Empirical medications have been used to treat persistent visual aura in migraine including cyproheptadine, dihydroergotamine, furosemide, lamotrigine and nimodipine [7]. The mechanisms underlying the therapeutic effects are based on the neuronal theory of CSD. We used furosemide and lamotrigine to treat our patient. Furosemide affects the levels of potassium, which is necessary for the initiation of CSD; lamotrigine also acts on CSD. The improvement of visual aura after the administration of these medications provides further evidence that the persistent visual symptoms in our patient may be related to migraine aura.
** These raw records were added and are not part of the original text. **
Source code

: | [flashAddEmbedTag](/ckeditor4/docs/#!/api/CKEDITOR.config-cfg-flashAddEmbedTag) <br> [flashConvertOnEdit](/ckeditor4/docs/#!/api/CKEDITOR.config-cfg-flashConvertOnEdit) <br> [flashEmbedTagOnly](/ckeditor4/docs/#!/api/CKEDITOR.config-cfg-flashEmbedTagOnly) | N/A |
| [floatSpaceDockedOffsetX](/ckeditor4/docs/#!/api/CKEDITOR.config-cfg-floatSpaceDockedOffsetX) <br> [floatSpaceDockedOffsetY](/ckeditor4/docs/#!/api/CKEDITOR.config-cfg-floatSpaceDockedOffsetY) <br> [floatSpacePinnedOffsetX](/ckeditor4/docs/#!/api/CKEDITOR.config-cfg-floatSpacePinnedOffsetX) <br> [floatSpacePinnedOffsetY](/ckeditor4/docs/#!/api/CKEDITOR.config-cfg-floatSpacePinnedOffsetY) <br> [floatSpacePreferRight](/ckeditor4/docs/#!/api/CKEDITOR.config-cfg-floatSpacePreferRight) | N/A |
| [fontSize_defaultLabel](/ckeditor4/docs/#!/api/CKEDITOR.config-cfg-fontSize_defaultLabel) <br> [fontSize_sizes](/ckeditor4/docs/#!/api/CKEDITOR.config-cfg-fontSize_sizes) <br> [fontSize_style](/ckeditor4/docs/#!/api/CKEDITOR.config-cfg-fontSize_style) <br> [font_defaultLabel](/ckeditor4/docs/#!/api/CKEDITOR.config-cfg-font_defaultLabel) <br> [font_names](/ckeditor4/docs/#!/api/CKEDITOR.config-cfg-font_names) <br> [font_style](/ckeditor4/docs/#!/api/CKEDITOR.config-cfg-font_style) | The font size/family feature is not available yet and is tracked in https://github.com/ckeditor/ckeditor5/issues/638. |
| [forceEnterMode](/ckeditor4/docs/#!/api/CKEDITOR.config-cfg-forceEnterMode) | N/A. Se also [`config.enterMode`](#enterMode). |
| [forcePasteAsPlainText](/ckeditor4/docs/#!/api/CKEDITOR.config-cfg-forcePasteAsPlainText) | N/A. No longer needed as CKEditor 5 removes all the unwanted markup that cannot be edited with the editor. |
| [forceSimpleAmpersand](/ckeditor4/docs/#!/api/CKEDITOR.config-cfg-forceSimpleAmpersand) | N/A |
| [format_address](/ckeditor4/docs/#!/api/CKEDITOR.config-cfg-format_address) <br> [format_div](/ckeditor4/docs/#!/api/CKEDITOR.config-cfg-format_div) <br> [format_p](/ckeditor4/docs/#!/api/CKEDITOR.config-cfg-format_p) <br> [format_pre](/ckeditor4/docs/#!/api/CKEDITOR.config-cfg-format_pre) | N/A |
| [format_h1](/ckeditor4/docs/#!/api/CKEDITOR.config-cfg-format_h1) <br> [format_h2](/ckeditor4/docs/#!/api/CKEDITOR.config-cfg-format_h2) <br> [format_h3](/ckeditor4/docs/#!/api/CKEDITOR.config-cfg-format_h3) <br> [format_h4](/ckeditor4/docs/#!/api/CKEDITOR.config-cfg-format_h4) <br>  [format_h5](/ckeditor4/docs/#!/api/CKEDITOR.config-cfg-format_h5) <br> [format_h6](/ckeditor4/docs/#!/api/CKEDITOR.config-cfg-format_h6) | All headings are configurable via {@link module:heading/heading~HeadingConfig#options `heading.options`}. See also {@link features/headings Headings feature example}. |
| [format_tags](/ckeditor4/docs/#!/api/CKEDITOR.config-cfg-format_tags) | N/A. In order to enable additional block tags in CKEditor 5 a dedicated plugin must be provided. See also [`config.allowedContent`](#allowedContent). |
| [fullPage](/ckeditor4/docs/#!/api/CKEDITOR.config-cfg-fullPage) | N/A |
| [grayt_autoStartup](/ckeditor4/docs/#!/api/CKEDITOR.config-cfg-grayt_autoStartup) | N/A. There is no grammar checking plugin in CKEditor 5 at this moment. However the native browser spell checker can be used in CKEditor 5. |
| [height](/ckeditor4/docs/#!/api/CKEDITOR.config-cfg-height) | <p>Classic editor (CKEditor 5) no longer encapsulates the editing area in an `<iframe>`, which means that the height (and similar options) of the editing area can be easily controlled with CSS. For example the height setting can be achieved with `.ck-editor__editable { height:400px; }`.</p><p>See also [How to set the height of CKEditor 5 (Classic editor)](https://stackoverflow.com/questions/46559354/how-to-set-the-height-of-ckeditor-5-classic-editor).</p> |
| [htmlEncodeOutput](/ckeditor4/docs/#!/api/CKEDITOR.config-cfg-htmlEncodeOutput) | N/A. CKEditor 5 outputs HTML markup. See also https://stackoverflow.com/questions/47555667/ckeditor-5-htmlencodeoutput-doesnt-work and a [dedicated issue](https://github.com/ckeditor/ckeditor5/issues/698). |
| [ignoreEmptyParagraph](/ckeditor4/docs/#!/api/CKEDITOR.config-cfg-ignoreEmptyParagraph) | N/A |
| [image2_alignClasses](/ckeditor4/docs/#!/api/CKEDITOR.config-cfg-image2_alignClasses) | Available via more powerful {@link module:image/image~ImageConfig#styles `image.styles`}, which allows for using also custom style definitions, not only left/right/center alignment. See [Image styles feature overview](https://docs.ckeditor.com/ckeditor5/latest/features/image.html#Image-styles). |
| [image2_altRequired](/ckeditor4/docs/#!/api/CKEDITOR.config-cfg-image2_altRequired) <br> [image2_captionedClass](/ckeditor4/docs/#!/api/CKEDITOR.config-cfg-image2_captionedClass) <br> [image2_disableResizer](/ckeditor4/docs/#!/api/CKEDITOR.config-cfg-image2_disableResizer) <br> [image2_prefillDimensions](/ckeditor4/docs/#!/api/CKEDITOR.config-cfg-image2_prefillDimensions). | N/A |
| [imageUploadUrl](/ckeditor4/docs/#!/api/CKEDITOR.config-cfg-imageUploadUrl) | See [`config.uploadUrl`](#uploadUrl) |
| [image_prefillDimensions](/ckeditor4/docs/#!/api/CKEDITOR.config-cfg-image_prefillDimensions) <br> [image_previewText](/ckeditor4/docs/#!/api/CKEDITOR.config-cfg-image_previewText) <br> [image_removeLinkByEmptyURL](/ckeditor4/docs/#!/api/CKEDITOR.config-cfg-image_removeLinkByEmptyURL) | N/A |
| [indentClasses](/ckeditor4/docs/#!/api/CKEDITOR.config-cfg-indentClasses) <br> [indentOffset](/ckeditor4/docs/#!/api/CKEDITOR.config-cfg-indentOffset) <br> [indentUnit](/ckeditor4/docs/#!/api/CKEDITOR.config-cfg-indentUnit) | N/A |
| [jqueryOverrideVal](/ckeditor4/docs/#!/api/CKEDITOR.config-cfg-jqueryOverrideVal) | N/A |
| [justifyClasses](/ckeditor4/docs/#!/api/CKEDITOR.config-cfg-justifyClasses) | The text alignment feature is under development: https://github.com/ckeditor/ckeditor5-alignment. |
Our patient demonstrated an extremely rare spectrum of migraine aura. Although ICHD-II criteria can be used to define a wide spectrum of migraines, our case did not fit any specific subtype used by ICHD-II. Thus, we suggest that a specific migraine subtype encompassing persistent visual aura without headache should be included in the ICHD-II criteria.


Written informed consent was obtained from the patient for publication of this case report and accompanying images. A copy of the written consent is available for review by the Editor-in-Chief of this journal.